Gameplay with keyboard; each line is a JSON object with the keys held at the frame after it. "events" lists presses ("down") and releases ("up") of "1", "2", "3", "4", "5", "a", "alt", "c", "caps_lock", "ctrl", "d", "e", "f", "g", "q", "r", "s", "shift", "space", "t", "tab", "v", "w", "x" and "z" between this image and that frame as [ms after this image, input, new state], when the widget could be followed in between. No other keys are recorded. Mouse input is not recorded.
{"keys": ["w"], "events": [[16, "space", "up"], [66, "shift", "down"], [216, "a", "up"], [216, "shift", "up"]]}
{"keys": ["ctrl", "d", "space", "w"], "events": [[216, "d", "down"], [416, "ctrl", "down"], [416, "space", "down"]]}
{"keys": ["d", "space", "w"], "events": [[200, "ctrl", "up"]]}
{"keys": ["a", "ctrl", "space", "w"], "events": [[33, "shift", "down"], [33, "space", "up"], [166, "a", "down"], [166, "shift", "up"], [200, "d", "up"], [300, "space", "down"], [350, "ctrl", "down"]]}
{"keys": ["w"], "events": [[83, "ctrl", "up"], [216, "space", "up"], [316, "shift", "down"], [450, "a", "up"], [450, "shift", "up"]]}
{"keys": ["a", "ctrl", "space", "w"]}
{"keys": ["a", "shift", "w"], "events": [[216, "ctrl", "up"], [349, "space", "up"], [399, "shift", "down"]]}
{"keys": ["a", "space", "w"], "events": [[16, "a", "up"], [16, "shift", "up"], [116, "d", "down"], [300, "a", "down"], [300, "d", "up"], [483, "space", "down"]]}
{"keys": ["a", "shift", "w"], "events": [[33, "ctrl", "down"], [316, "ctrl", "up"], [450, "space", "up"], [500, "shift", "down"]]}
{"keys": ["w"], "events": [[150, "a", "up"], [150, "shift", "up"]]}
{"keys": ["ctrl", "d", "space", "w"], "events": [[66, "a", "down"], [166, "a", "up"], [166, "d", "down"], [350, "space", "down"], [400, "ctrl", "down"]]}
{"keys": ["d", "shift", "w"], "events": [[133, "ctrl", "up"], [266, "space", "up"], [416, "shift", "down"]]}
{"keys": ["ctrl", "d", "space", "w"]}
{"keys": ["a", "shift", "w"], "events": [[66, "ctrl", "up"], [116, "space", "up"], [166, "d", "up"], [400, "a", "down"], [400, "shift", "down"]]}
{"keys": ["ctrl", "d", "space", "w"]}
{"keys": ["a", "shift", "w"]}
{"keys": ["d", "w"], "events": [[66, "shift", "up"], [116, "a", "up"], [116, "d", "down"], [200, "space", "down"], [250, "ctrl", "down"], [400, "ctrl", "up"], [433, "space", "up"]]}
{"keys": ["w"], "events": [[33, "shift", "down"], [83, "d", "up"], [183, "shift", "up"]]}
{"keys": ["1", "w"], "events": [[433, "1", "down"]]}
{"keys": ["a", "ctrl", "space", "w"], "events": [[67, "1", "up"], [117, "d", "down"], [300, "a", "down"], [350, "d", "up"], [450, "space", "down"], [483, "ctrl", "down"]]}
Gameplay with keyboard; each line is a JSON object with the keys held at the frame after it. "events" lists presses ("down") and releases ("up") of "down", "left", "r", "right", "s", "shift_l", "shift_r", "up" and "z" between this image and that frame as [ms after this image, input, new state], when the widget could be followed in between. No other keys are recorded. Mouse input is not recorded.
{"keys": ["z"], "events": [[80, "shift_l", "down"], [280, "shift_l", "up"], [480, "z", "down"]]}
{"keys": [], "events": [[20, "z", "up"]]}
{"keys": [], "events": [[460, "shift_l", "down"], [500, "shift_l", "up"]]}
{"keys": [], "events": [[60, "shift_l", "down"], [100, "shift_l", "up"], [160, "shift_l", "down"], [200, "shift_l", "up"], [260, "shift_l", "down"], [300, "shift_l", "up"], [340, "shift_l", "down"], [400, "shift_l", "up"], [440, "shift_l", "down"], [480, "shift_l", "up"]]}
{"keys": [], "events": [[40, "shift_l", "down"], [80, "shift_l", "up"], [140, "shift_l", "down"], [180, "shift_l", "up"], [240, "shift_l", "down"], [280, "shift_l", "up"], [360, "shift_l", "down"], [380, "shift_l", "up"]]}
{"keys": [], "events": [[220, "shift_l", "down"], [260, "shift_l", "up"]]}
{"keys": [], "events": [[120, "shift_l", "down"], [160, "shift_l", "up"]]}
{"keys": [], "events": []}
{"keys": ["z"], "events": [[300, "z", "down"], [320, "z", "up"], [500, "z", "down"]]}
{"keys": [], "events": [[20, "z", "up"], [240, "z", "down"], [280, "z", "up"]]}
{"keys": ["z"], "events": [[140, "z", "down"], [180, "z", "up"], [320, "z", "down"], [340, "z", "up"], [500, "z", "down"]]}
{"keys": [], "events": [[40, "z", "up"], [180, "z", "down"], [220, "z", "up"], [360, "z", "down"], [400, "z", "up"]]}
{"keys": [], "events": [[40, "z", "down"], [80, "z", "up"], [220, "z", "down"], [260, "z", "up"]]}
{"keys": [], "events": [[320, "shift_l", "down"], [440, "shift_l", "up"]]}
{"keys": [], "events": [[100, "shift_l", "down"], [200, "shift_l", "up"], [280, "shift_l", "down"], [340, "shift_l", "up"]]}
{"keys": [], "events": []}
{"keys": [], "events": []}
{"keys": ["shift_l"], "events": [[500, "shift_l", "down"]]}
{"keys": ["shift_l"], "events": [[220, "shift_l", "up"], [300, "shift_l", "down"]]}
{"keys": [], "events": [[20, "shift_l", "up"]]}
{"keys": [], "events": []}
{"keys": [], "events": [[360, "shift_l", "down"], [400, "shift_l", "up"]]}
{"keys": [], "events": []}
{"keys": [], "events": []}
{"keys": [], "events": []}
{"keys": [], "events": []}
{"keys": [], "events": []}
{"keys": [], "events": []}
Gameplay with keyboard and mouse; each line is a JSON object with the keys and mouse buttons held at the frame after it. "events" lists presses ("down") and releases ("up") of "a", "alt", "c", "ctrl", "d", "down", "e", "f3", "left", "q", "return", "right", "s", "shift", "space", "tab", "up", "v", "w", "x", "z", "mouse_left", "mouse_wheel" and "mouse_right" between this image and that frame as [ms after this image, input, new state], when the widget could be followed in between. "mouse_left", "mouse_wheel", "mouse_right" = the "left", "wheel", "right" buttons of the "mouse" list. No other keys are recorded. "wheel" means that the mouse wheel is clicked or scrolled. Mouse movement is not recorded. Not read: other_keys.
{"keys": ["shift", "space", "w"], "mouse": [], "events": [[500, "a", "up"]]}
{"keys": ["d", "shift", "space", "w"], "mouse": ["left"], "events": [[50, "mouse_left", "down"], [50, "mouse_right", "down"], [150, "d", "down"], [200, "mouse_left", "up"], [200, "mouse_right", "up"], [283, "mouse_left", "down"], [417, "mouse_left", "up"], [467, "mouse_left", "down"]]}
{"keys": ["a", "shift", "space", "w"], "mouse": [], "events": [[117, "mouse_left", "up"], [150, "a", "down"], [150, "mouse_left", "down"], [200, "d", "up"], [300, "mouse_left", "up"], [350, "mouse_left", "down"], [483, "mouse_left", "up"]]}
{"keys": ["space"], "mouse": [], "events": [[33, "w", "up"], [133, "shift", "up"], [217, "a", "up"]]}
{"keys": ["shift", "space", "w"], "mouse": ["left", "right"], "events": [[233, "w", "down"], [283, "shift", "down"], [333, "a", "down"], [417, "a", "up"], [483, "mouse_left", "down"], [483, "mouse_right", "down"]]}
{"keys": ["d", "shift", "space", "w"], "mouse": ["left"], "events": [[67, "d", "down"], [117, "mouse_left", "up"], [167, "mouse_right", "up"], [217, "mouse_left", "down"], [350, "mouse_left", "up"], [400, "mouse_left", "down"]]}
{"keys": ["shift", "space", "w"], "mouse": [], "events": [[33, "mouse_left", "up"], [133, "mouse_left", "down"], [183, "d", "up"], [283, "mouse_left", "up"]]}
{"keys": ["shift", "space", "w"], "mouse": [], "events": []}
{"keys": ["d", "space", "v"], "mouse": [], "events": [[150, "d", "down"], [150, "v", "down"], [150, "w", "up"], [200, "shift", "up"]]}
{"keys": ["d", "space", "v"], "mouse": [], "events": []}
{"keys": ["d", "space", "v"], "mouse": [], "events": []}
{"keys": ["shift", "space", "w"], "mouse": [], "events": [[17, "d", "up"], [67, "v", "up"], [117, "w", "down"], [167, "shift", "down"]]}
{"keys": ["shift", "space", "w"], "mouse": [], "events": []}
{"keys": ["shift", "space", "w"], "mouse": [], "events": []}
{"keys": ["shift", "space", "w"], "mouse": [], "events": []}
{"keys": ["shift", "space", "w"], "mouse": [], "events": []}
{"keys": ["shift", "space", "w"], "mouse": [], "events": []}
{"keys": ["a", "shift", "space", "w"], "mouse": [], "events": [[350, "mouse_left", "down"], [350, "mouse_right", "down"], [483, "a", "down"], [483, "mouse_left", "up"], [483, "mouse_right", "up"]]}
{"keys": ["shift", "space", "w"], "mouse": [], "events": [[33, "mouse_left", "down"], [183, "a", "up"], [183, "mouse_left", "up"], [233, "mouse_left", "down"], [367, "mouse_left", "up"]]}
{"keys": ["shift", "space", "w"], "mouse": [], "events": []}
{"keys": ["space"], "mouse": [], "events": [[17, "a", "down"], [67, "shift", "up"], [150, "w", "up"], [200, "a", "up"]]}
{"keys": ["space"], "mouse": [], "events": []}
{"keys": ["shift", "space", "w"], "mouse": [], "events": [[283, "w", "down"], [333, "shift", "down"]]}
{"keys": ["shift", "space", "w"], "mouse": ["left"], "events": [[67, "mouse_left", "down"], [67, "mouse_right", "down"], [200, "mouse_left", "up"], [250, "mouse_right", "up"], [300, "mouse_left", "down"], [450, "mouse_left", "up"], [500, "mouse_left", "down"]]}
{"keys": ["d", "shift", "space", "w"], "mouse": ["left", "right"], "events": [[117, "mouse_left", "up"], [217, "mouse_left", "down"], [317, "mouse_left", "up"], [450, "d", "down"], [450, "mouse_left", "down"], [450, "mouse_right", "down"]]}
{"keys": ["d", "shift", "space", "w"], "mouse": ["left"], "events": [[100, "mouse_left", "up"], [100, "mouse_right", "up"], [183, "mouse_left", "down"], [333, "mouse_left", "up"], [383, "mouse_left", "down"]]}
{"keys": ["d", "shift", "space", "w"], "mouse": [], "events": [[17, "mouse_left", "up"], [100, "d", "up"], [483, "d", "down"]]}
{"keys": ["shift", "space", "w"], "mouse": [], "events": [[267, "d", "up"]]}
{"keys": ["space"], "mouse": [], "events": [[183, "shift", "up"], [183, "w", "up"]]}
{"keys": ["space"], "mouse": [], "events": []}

════

**Your assignment**
How many lines in the records above hold the string "keyboard"? Only the number is wanted.

**Exercise result**
3